People will bring problems that keep them up at night to class. The following examples stand out:
Product Owners are behaving badly
A class participant explains that a Product Owner is not taking well to being coached on how to do their job. The appointed Product Owner might know the role but misunderstand it. They might not want, or can’t, do all of it. The Product Owner is showing signs of behaving badly.
Scrum isn’t working
Having worked with Scrum for a while, a participant claims that Scrum isn’t working. The person states that they believe in Scrum, and while following the framework as best they can, something doesn’t add up.
“They” don’t get it
Someone in the class questions management’s buy-in for moving to Scrum. Yet sponsors are investing in Scrum and Product Ownership. Among the reasons stated for investing are to address the problems of people not knowing what to do, and misunderstanding what management says.

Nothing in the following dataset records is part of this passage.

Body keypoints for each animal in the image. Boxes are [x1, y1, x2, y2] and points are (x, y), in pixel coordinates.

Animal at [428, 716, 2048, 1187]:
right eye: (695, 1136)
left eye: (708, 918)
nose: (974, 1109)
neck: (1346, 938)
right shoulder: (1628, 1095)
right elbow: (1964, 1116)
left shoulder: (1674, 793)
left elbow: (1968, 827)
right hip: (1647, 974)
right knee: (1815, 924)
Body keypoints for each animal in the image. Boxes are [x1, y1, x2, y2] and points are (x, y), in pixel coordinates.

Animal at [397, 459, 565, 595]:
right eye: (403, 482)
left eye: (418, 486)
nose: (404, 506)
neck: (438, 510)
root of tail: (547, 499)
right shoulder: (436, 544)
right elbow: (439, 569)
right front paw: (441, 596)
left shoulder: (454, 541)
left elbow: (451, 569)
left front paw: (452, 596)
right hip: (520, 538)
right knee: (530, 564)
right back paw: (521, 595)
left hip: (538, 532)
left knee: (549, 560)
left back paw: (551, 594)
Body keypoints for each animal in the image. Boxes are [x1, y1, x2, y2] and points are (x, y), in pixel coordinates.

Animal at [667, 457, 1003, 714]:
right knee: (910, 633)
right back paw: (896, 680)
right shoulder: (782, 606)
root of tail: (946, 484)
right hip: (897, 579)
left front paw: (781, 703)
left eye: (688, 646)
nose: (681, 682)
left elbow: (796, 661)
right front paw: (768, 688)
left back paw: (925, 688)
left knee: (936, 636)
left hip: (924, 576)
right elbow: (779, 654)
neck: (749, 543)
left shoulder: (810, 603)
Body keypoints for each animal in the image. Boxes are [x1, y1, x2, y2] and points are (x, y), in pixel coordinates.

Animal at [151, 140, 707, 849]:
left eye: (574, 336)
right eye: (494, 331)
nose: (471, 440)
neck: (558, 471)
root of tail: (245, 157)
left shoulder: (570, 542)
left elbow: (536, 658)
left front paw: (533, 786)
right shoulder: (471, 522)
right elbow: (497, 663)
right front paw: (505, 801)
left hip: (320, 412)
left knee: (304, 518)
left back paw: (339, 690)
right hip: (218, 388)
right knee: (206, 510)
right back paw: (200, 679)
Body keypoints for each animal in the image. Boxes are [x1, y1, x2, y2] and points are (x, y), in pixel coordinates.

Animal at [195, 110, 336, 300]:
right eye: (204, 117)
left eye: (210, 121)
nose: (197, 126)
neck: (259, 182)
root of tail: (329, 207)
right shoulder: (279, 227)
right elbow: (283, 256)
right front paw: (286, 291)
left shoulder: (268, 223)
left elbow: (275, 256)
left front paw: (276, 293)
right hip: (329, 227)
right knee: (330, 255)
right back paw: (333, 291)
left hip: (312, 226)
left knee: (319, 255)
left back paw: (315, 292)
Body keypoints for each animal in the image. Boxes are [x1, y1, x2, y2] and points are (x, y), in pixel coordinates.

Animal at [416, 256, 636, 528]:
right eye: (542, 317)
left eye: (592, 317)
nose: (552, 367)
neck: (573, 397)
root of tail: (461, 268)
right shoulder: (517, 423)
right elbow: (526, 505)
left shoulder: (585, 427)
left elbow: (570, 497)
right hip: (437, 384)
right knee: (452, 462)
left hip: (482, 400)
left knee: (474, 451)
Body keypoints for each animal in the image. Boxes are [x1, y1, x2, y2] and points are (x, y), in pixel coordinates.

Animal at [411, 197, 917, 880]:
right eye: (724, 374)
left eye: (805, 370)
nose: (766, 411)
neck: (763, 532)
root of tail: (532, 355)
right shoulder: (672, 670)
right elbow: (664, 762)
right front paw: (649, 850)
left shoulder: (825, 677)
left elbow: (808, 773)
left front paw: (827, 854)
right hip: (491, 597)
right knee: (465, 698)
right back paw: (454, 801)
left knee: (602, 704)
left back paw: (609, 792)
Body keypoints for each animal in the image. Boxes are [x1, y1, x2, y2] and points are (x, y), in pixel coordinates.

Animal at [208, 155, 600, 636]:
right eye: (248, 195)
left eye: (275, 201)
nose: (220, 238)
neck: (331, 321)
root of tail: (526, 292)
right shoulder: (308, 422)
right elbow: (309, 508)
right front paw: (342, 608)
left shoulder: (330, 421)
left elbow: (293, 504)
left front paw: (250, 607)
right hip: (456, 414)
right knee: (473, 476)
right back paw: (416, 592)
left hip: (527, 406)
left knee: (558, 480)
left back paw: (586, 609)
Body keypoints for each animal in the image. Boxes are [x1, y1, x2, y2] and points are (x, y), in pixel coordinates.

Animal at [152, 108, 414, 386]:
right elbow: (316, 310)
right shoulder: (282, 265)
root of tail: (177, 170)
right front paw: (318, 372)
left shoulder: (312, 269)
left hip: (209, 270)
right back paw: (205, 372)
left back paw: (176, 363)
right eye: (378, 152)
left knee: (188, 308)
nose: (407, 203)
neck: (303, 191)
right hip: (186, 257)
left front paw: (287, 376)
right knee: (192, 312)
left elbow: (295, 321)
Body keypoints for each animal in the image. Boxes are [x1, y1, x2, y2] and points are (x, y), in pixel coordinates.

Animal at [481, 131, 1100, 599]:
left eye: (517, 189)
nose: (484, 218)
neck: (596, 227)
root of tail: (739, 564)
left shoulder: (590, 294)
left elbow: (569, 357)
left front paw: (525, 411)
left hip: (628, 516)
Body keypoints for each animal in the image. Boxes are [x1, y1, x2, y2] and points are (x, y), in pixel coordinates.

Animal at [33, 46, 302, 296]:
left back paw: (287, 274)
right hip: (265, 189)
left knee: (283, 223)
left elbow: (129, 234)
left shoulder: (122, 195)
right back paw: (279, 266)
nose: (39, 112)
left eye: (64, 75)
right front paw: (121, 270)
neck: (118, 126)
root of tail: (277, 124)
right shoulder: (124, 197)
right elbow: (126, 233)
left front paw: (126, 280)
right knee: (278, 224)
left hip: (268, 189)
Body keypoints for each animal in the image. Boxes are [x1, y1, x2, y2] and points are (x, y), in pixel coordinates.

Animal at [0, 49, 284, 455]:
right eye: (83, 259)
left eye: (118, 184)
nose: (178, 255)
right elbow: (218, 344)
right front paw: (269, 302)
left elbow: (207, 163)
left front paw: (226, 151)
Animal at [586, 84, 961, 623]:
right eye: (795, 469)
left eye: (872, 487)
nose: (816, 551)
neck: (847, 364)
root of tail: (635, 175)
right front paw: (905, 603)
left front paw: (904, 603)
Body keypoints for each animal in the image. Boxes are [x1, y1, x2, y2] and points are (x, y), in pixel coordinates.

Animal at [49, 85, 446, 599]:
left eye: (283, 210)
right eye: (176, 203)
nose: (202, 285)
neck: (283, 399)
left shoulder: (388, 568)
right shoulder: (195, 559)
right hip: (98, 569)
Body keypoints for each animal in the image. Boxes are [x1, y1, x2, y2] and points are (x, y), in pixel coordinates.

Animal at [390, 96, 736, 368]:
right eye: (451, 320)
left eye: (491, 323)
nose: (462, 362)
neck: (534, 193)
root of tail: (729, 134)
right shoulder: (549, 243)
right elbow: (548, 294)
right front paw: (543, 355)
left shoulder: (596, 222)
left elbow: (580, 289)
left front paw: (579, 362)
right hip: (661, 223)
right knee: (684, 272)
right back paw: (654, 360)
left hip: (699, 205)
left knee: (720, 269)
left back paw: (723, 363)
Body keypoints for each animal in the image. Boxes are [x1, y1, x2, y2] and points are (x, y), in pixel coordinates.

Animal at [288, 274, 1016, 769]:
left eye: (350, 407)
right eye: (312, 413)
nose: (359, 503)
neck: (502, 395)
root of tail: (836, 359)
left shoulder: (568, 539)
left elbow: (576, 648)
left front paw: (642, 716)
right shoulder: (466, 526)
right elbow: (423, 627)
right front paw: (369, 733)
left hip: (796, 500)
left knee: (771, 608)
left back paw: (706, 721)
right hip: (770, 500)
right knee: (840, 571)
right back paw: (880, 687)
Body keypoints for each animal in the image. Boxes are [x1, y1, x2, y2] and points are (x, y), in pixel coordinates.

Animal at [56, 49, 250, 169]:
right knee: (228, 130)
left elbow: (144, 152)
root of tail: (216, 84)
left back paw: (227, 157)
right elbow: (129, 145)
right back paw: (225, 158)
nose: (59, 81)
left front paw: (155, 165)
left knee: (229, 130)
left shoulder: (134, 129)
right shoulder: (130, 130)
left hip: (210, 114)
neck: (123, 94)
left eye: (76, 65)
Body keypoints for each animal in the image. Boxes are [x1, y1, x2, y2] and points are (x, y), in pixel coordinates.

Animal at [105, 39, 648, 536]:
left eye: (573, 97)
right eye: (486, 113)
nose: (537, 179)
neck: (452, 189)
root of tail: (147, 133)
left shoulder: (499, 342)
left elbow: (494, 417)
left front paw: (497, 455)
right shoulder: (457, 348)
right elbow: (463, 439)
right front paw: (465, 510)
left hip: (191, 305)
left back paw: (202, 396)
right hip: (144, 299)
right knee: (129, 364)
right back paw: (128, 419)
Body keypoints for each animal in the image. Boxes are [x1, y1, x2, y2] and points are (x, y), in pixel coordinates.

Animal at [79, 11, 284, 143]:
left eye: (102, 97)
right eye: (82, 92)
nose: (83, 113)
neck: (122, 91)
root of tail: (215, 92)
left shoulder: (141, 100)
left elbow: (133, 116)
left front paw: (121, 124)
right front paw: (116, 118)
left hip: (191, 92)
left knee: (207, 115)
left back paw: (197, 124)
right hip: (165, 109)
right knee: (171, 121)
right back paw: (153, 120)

What People Want From a CSPO Class
People are naturally looking for ways to solve their problems.
How to build more, at a faster pace
Attendees want Agile’s benefit of providing a faster time-to-market. If the development engine runs faster, teams will end up building more, in the same amount of time. Knowing how best to fuel the dev engine, attendees want to learn Product Owner responsibilities. They want “the Agile way” of writing requirements, and how to track progress against them.
Discover the one thing that will help it all
It is apparent that some attendees are looking for the one secret that if they knew, would solve everything. Logically understanding that there is no silver bullet, they are cultivating ideas from the class to find the one solution to the thing that keeps them up at night.